Prior to joining PanCAN, he graduated from California State University, Long Beach and worked as a paralegal in an immigration office, where he learned the intricacies of case management and the importance of empathy. Today, As a Spanish-speaking member of the team, Juan draws from his own experiences growing up in his desire to serve this population.
“I am a first-generation kid whose parents immigrated to this country from Mexico, which has led me to empathize with and want to help the Spanish-speaking community,” he said. “I’ve always felt this sense that I want to help people. I always want to do what I can to be a better person.”
As part of our campaign celebrating Hispanic Heritage Month, we invite you to learn more about Juan and his work with PanCAN.
What is a day in the life like as a PanCAN Case Manager? What can patients and families expect when they give you a call?

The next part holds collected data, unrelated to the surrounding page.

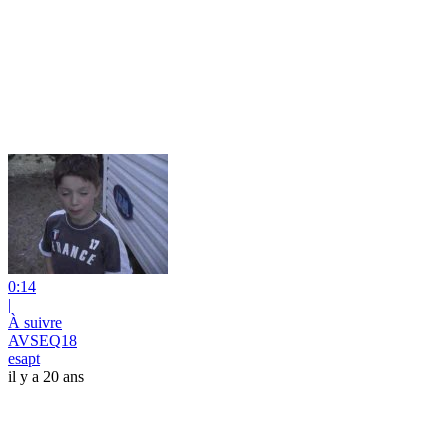
0:14
|
À suivre
AVSEQ18
esapt
il y a 20 ans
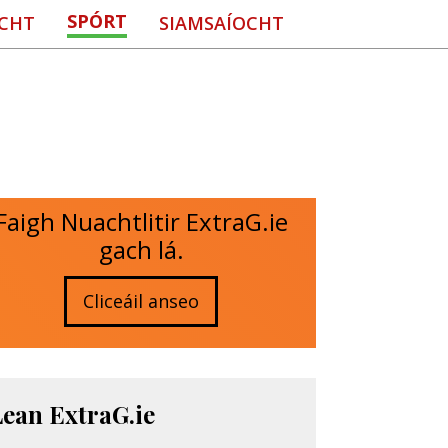
SPÓRT
CHT
SIAMSAÍOCHT
Faigh Nuachtlitir ExtraG.ie
gach lá.
Cliceáil anseo
Lean ExtraG.ie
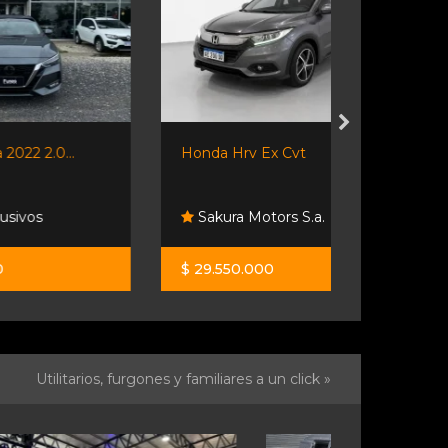
Honda Hrv Ex Cvt
208 Allure 
Sakura Motors S.a.
Usados S
$ 29.550.000
$ 15.900.0
Utilitarios, furgones y familiares a un click »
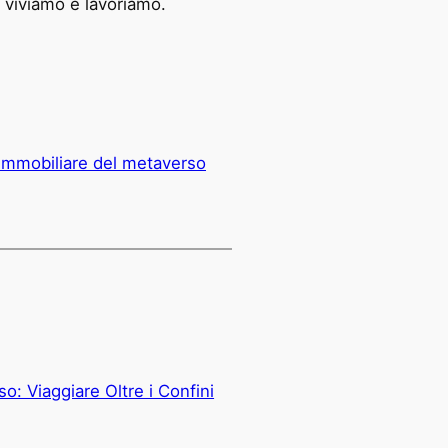
i viviamo e lavoriamo.
 immobiliare del metaverso
o: Viaggiare Oltre i Confini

As a PanCAN Patient Services Case Manager, we always meet patients where they’re at. Day to day is never the same. It’s always varied. If a person is recently diagnosed with the disease, we encourage them to reach out to PanCAN because we do provide a lot of information that’s helpful at the start. From then on, if they have a particular request, for example, say they want a list of pancreatic cancer specialists, then we can provide them with that information for anywhere in the U.S. We are happy to talk about clinical trials they find through our Clinical Trials Finder. Something that a lot of people aren’t aware of is our Know Your Tumor® service, where we’re able to cover the cost of biomarker and genetic testing through our partnership with Tempus.

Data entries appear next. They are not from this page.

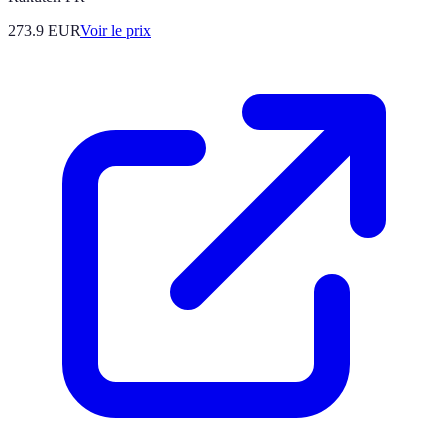
273.9
EUR
Voir le prix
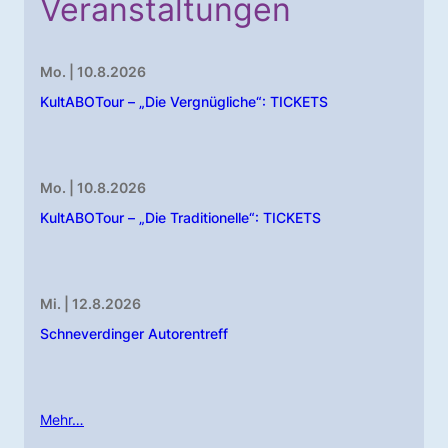
Veranstaltungen
Mo. | 10.8.2026
KultABOTour – „Die Vergnügliche“: TICKETS
Mo. | 10.8.2026
KultABOTour – „Die Traditionelle“: TICKETS
Mi. | 12.8.2026
Schneverdinger Autorentreff
Mehr…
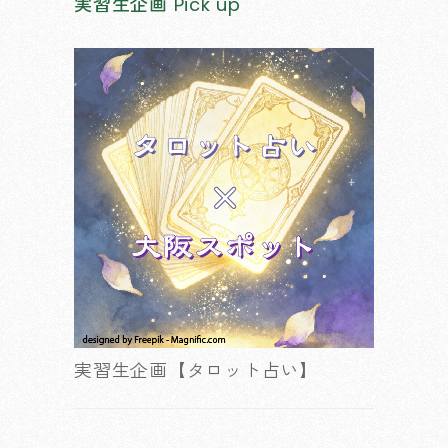
実習生企画
Pick up
実習生企画【タロット占い】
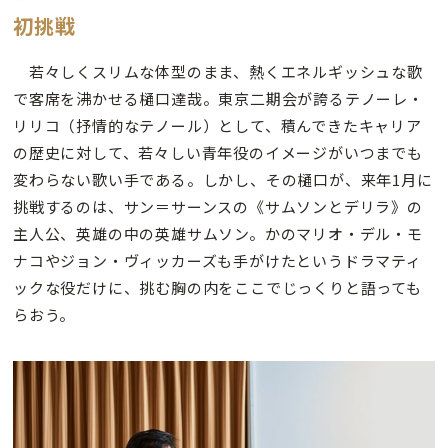
初挑戦
若々しくスリムな体型のまま、熱くエネルギッシュな歌
で客席を沸かせる樋口達哉。東京二期会が誇るテノーレ・
リリコ（抒情的なテノール）として、積んできたキャリア
の歴史に対して、若々しい青年役のイメージがいつまでも
変わらない歌い手である。しかし、その樋口が、来年1月に
挑戦するのは、サン＝サーンスの《サムソンとデリラ》の
主人公、英雄の中の英雄サムソン。かのマリオ・デル・モ
ナコやジョン・ヴィッカーズも手がけたというドラマティ
ックな役だけに、挑む胸の内をここでじっくりと語っても
らおう。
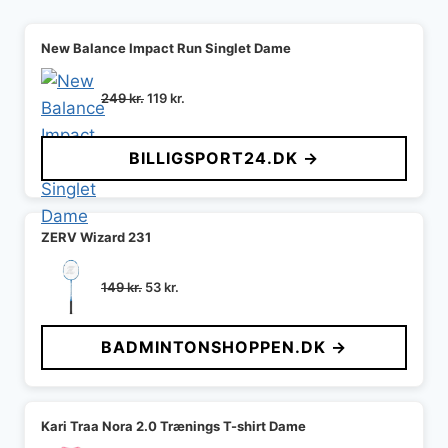
New Balance Impact Run Singlet Dame
Den
Den
249
kr.
119
kr.
oprindelige
aktuelle
pris
pris
BILLIGSPORT24.DK →
var:
er:
249 kr..
119 kr..
ZERV Wizard 231
Den
Den
149
kr.
53
kr.
oprindelige
aktuelle
pris
pris
BADMINTONSHOPPEN.DK →
var:
er:
149 kr..
53 kr..
Kari Traa Nora 2.0 Trænings T-shirt Dame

With me in particular and a handful of our team, we also serve the Spanish-speaking community. We give them a little bit of extra support when it comes to having discussions with the doctor, because often either things get lost in translation or they’re not aware that they can ask questions during the conversation. I don’t want to speak for everyone, but with my culture specifically – my parents are Mexican – we’ve found that during a tough diagnosis, some people may shut down and not want additional support. With pancreatic cancer, this isn’t a situation you can confront alone. There’s a team. That support is really beneficial.

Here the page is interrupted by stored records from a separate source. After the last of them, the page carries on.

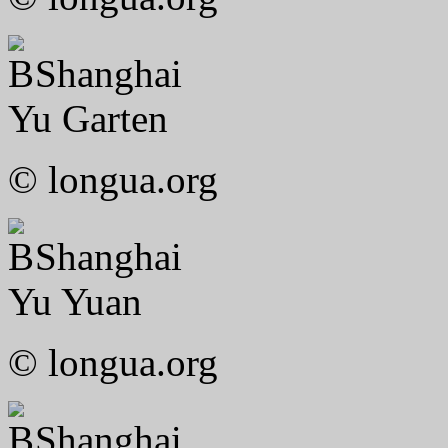
Shanghai
Yu Garten
© longua.org
Shanghai
Yu Yuan
© longua.org
Shanghai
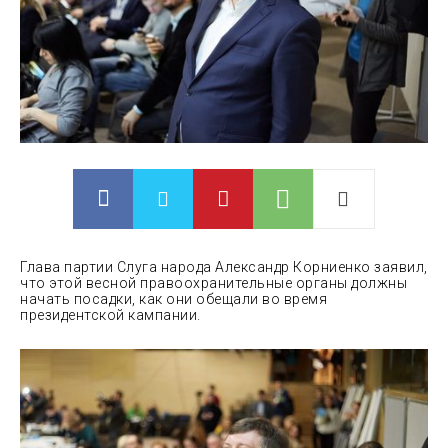
Глава партии Слуга народа Александр Корниенко заявил,
что этой весной правоохранительные органы должны
начать посадки, как они обещали во время
президентской кампании.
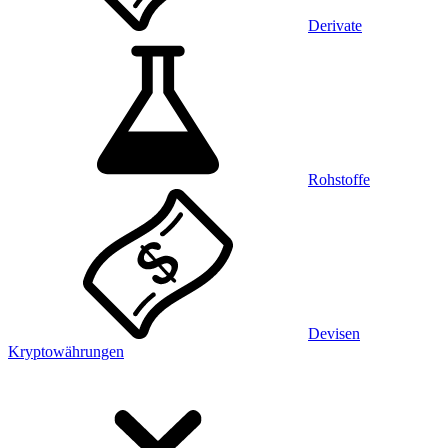
Derivate
Rohstoffe
Devisen
Kryptowährungen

Why is it so important to have members of the Patient Services team who are fluent in Spanish?
Having Spanish speakers on the team is important because the world doesn’t necessarily speak English. There’s a variety of languages, a variety of cultures. For an organization that serves the nation, language shouldn’t be a barrier to providing information to whoever we can. Personally, in my own family, we’ve experienced a lack of resources. We weren’t necessarily the most wealthy. My mother was a single mom, so we made do with what we had. When I was young, my grandmother was diagnosed with lymphoma and I watched my family navigate her illness. Maybe we could have reached out for support, but we weren’t aware of those resources because she couldn’t speak English. Since PanCAN has dedicated people who can serve the Spanish-speaking population, and we have Spanish language information on our website, we’re able to provide that assistance for people faced with pancreatic cancer. Then when they hear about our resources, they can talk to their friends and the community. Word of mouth is important.
What is PanCAN to you?
PanCAN is hope. PanCAN is endearing. And honestly, PanCAN is a north star for some people. It’s a guiding light in the sense that if people reach out for their first experience and they’re leaving the shores of this diagnosis, then they’re able to reach out to us and we’re able to provide them with a sense of direction. If someone is stranded in the middle of the ocean with all these treatment options, with all this information, again, we’re able to redirect the conversation, have them focus in on questions that they can ask their doctor. PanCAN is a lot of things. For many people, at the end of the day, PanCAN is empathetic. We’re real people.